Last week, one of my personal heroes, astronaut Jim Lovell, died at the age of 97.
At the end of 1968, a year of intense social and political upheaval – the Tet Offensive in Vietnam, the assassinations of Martin Luther King Jr. and Robert F. Kennedy; Lovell joined Commanders Frank Borman and Bill Anders on a mission that would change human history.
The astronauts of Apollo 8 were the first human beings to orbit the moon. As they sailed past the dark side of the moon, Lovell said, “Then, looking up I saw it – the Earth – a blue and white ball, just above the lunar horizon, 240,000 miles away.”

“Then I remembered a saying I often heard: ‘I hope I go to Heaven when I die.’ I suddenly realized that I went to Heaven when I was born! I arrived on a planet with the proper mass to have the gravity to contain water and an atmosphere, the essentials for life…
“In my mind the answer was clear. God gave mankind a stage upon which to perform. How the play ends, is up to us.”
Thousands of years before, as the Israelites prepared to enter the land of Israel, the Torah describes a very similar sentiment.
In Parashat Ekev, the Israelites have arrived on the threshold of the Promised Land. For two generations, the people had suffered trial and torment in order to inherit the land promised to their ancestors.
The land of Israel, Moses declared, is filled with bounty and promise.
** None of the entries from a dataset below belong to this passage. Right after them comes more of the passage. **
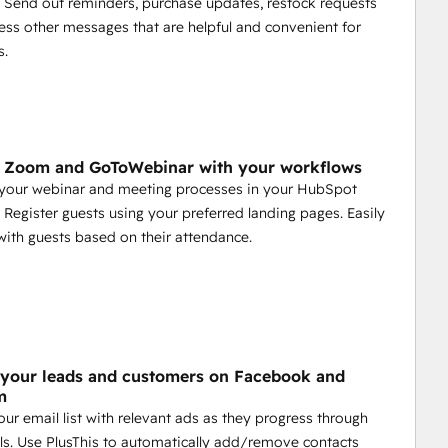
 Send out reminders, purchase updates, restock requests
ess other messages that are helpful and convenient for
s.
e Zoom and GoToWebinar with your workflows
your webinar and meeting processes in your HubSpot
 Register guests using your preferred landing pages. Easily
with guests based on their attendance.
 your leads and customers on Facebook and
m
our email list with relevant ads as they progress through
ls. Use PlusThis to automatically add/remove contacts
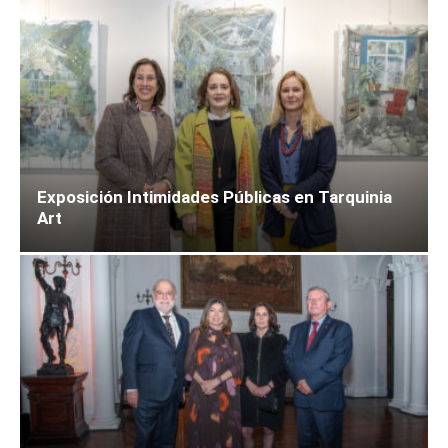
Exposición Intimidades Públicas en Tarquinia
Art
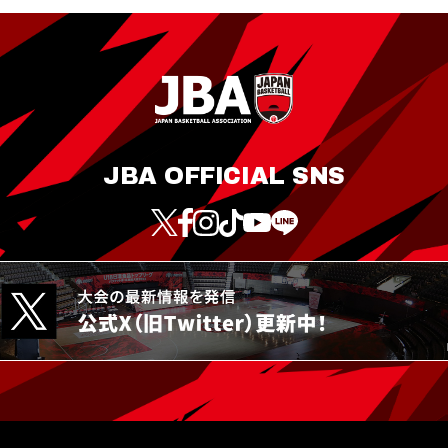
JBA OFFICIAL SNS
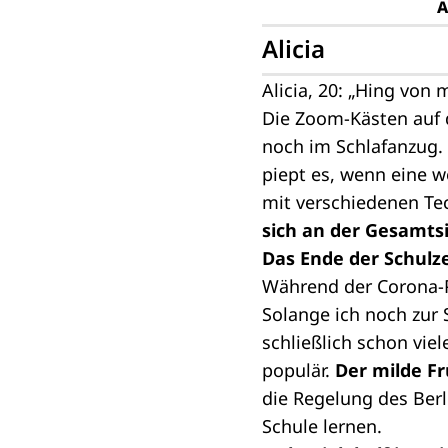
Alicia
Alicia, 20: „Hing von
Die Zoom-Kästen auf d
noch im Schlafanzug. 
piept es, wenn eine 
mit verschiedenen T
sich an der Gesamtsi
Das Ende der Schulz
Während der Corona-P
Solange ich noch zur 
schließlich schon vi
populär.
Der milde F
die Regelung des Berli
Schule lernen.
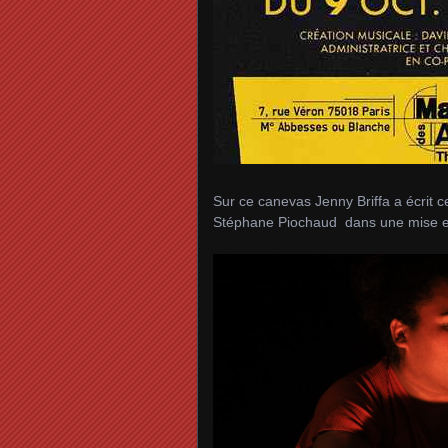
Sur ce canevas Jenny Briffa a écrit 
Stéphane Piochaud dans une mise en 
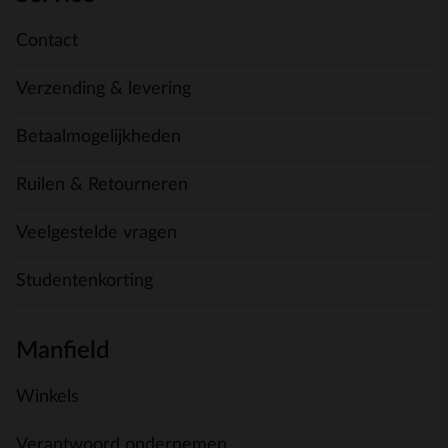
Contact
Verzending & levering
Betaalmogelijkheden
Ruilen & Retourneren
Veelgestelde vragen
Studentenkorting
Manfield
Winkels
Verantwoord ondernemen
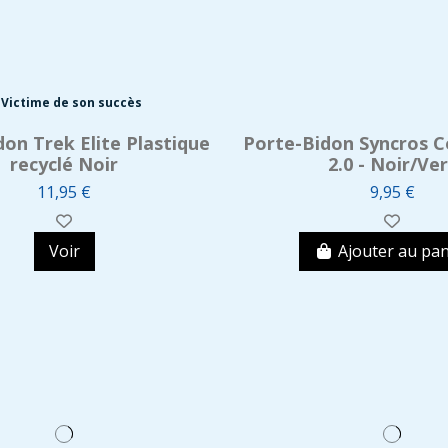
Victime de son succès
don Trek Elite Plastique
Porte-Bidon Syncros 
recyclé Noir
2.0 - Noir/Ver
11,95 €
9,95 €
Voir
Ajouter au pan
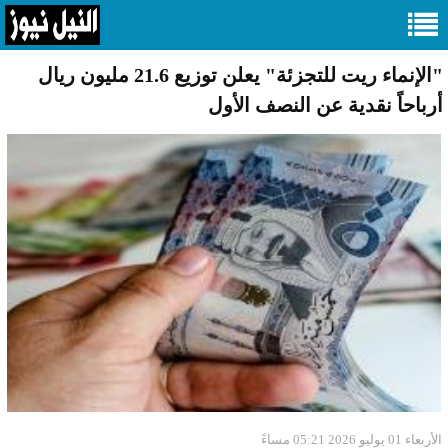
"الإنماء ريت للتجزئة" يعلن توزيع 21.6 مليون ريال
أرباحاً نقدية عن النصف الأول
الأربعاء 01 يوليو 2026 05:21 مساءً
It is, “a land where you may eat food without stint, where you will lack nothing.” (Deuteronomy 8:9)
But the land was not supposed to be an end in itself. Instead, it was to be the stage on which our people might fulfill its mission and purpose. Possession of the land was contingent on the Israelites’ willingness to live there in accordance with God’s teachings and commandments.
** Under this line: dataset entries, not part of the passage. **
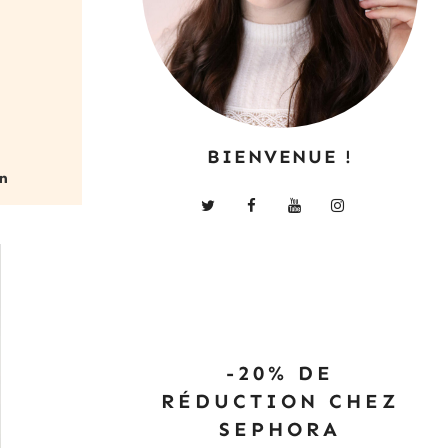
BIENVENUE !
-20% DE
RÉDUCTION CHEZ
SEPHORA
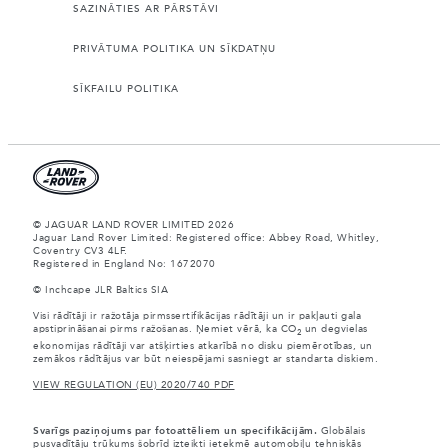
SAZINĀTIES AR PĀRSTĀVI
PRIVĀTUMA POLITIKA UN SĪKDATŅU
SĪKFAILU POLITIKA
© JAGUAR LAND ROVER LIMITED 2026
Jaguar Land Rover Limited: Registered office: Abbey Road, Whitley,
Coventry CV3 4LF.
Registered in England No: 1672070
© Inchcape JLR Baltics SIA
Visi rādītāji ir ražotāja pirmssertifikācijas rādītāji un ir pakļauti gala
apstiprināšanai pirms ražošanas. Ņemiet vērā, ka CO
un degvielas
2
ekonomijas rādītāji var atšķirties atkarībā no disku piemērotības, un
zemākos rādītājus var būt neiespējami sasniegt ar standarta diskiem.
VIEW REGULATION (EU) 2020/740 PDF
Svarīgs paziņojums par fotoattēliem un specifikācijām.
Globālais
pusvadītāju trūkums šobrīd izteikti ietekmē automobiļu tehniskās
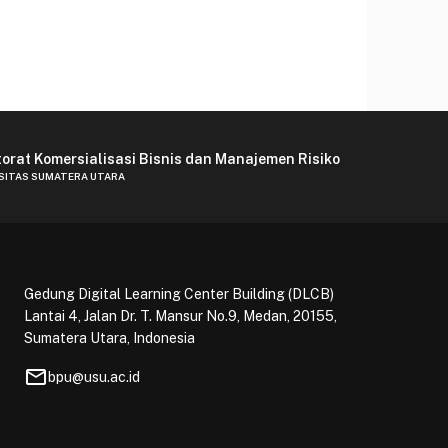
torat Komersialisasi Bisnis dan Manajemen Risiko
SITAS SUMATERA UTARA
Gedung Digital Learning Center Building (DLCB)
Lantai 4, Jalan Dr. T. Mansur No.9, Medan, 20155,
Sumatera Utara, Indonesia
mail
bpu@usu.ac.id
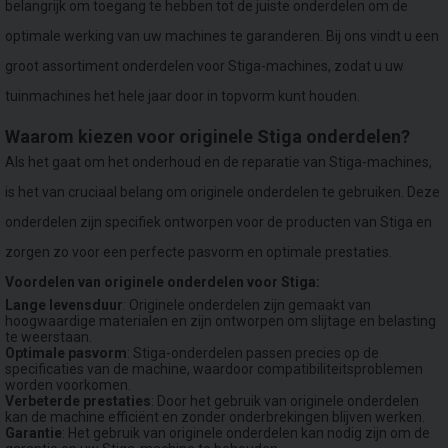
belangrijk om toegang te hebben tot de juiste onderdelen om de
optimale werking van uw machines te garanderen. Bij ons vindt u een
groot assortiment onderdelen voor Stiga-machines, zodat u uw
tuinmachines het hele jaar door in topvorm kunt houden.
Waarom kiezen voor originele Stiga onderdelen?
Als het gaat om het onderhoud en de reparatie van Stiga-machines,
is het van cruciaal belang om originele onderdelen te gebruiken. Deze
onderdelen zijn specifiek ontworpen voor de producten van Stiga en
zorgen zo voor een perfecte pasvorm en optimale prestaties.
Voordelen van originele onderdelen voor Stiga:
Lange levensduur
: Originele onderdelen zijn gemaakt van
hoogwaardige materialen en zijn ontworpen om slijtage en belasting
te weerstaan.
Optimale pasvorm
: Stiga-onderdelen passen precies op de
specificaties van de machine, waardoor compatibiliteitsproblemen
worden voorkomen.
Verbeterde prestaties
: Door het gebruik van originele onderdelen
kan de machine efficiënt en zonder onderbrekingen blijven werken.
Garantie
: Het gebruik van originele onderdelen kan nodig zijn om de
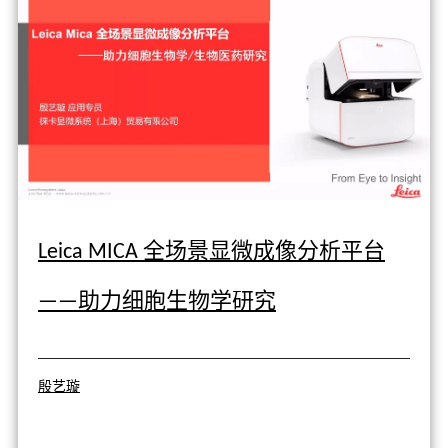
Leica MICA 全场景显微成像分析平台
——助力细胞生物学研究
殷艺璇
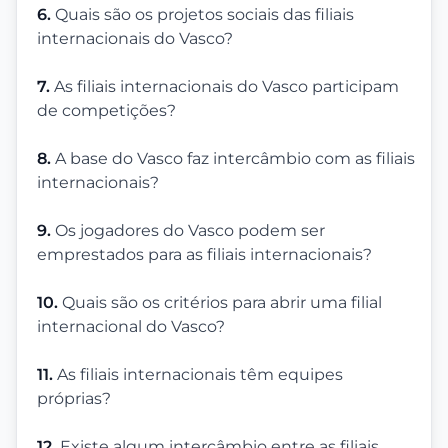
6.
Quais são os projetos sociais das filiais
internacionais do Vasco?
7.
As filiais internacionais do Vasco participam
de competições?
8.
A base do Vasco faz intercâmbio com as filiais
internacionais?
9.
Os jogadores do Vasco podem ser
emprestados para as filiais internacionais?
10.
Quais são os critérios para abrir uma filial
internacional do Vasco?
11.
As filiais internacionais têm equipes
próprias?
12.
Existe algum intercâmbio entre as filiais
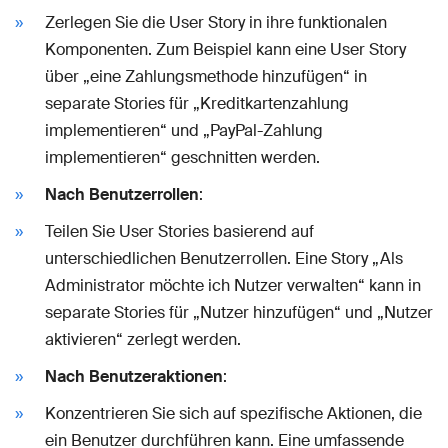
Zerlegen Sie die User Story in ihre funktionalen
Komponenten. Zum Beispiel kann eine User Story
über „eine Zahlungsmethode hinzufügen“ in
separate Stories für „Kreditkartenzahlung
implementieren“ und „PayPal-Zahlung
implementieren“ geschnitten werden.
Nach Benutzerrollen
:
Teilen Sie User Stories basierend auf
unterschiedlichen Benutzerrollen. Eine Story „Als
Administrator möchte ich Nutzer verwalten“ kann in
separate Stories für „Nutzer hinzufügen“ und „Nutzer
aktivieren“ zerlegt werden.
Nach Benutzeraktionen
:
Konzentrieren Sie sich auf spezifische Aktionen, die
ein Benutzer durchführen kann. Eine umfassende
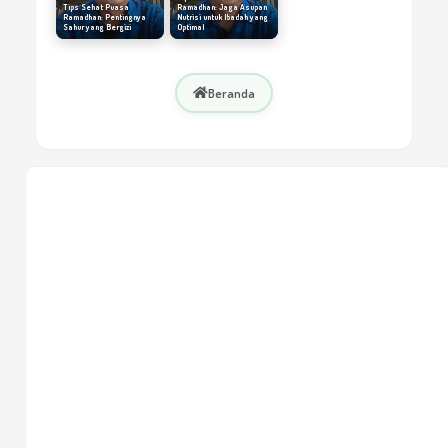
Tips Sehat Puasa
Ramadhan: Jaga Asupan
Ramadhan: Pentingnya
Nutrisi untuk Ibadah yang
Sahur yang Bergizi
Optimal
Beranda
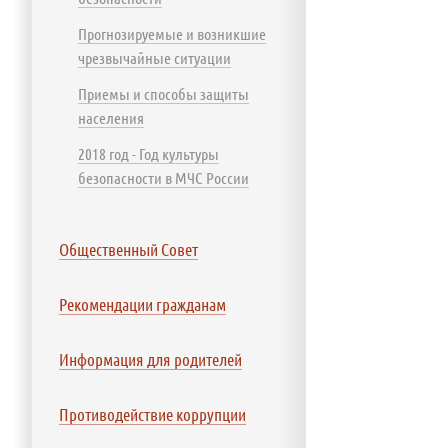
Прогнозируемые и возникшие
чрезвычайные ситуации
Приемы и способы защиты
населения
2018 год - Год культуры
безопасности в МЧС России
Общественный Совет
Рекомендации гражданам
Информация для родителей
Противодействие коррупции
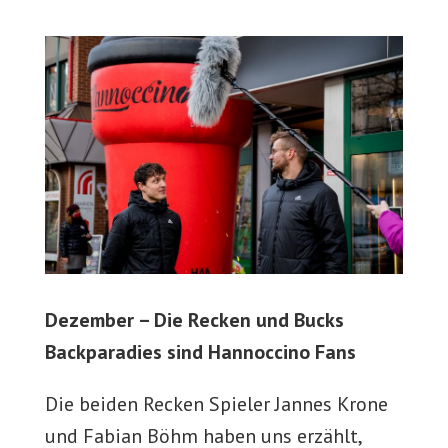
Dezember – Die Recken und Bucks
Backparadies sind Hannoccino Fans
Die beiden Recken Spieler Jannes Krone
und Fabian Böhm haben uns erzählt,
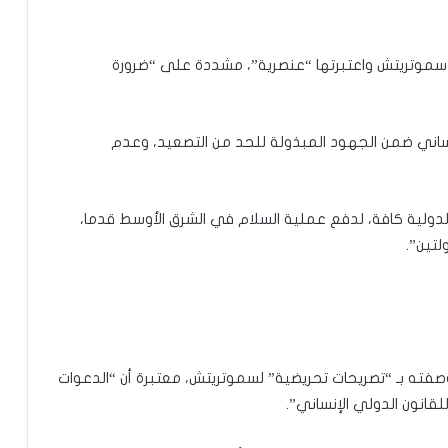
ات سموتريتش واعتبرتها “عنصرية”، مشددة على “ضرورة
نساني ضمن الجهود المبذولة للحد من التصعيد، وعدم
لدولية كافة، لدفع عملية السلام في الشرق الأوسط قدما،
تين”.
ا وصفته بـ “تصريحات تحريضية” لسموتريتش، معتبرة أن “الدعوات
قانون الدولي الإنساني”.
“You shall faithfully observe all the Instruction that I enjoin upon you today, that you may thrive and increase and be able to possess the land the Eternal promised on oath to your fathers.” (Deuteronomy 8:1)
What matters most to God is not the land, but how the Israelites choose to live in it.
“And now, O Israel, what does your God demand of you? Only this: to revere your God, to walk only in divine paths, to love and to serve your God with all your heart and soul.” (Deuteronomy 10:12)
The Torah teaches that the land of Israel was to be the place where we showed humanity the virtues of humility and sensitivity, where we cut away the thickening from around our hearts and released the stiffness from our necks, where we pledged our allegiance to a God who “upholds the cause of the fatherless and the widow, and befriends the stranger, providing food and clothing. You too must befriend the stranger, for you were strangers in the land of Egypt.” (Deuteronomy 10:18-19)
The Holy One declared that we would be blessed to live in the Holy Land only so long as we pledged ourselves to living holy lives.
But from the surface of the moon, the land of Israel can hardly be distinguished from the rest of the earth. The earth itself, Jim Lovell declared, is “a grand oasis in the big vastness of space.”
What he helped us discover is that the whole earth is the Promised Land.
It is not only in the land of Israel that we must walk in the divine paths the Torah commands. Indeed, we must devote ourselves to righteousness, to compassion, to justice, and to love in every place on earth we are blessed to live, in every moment of every day.
If, as Moses taught, we impress God’s teaching upon our hearts, teaching it to our children, living a holy life at all times, with pure passion, in word and in deed, then not only will we long endure in the land of Israel, but humanity and holiness will long endure on this good earth.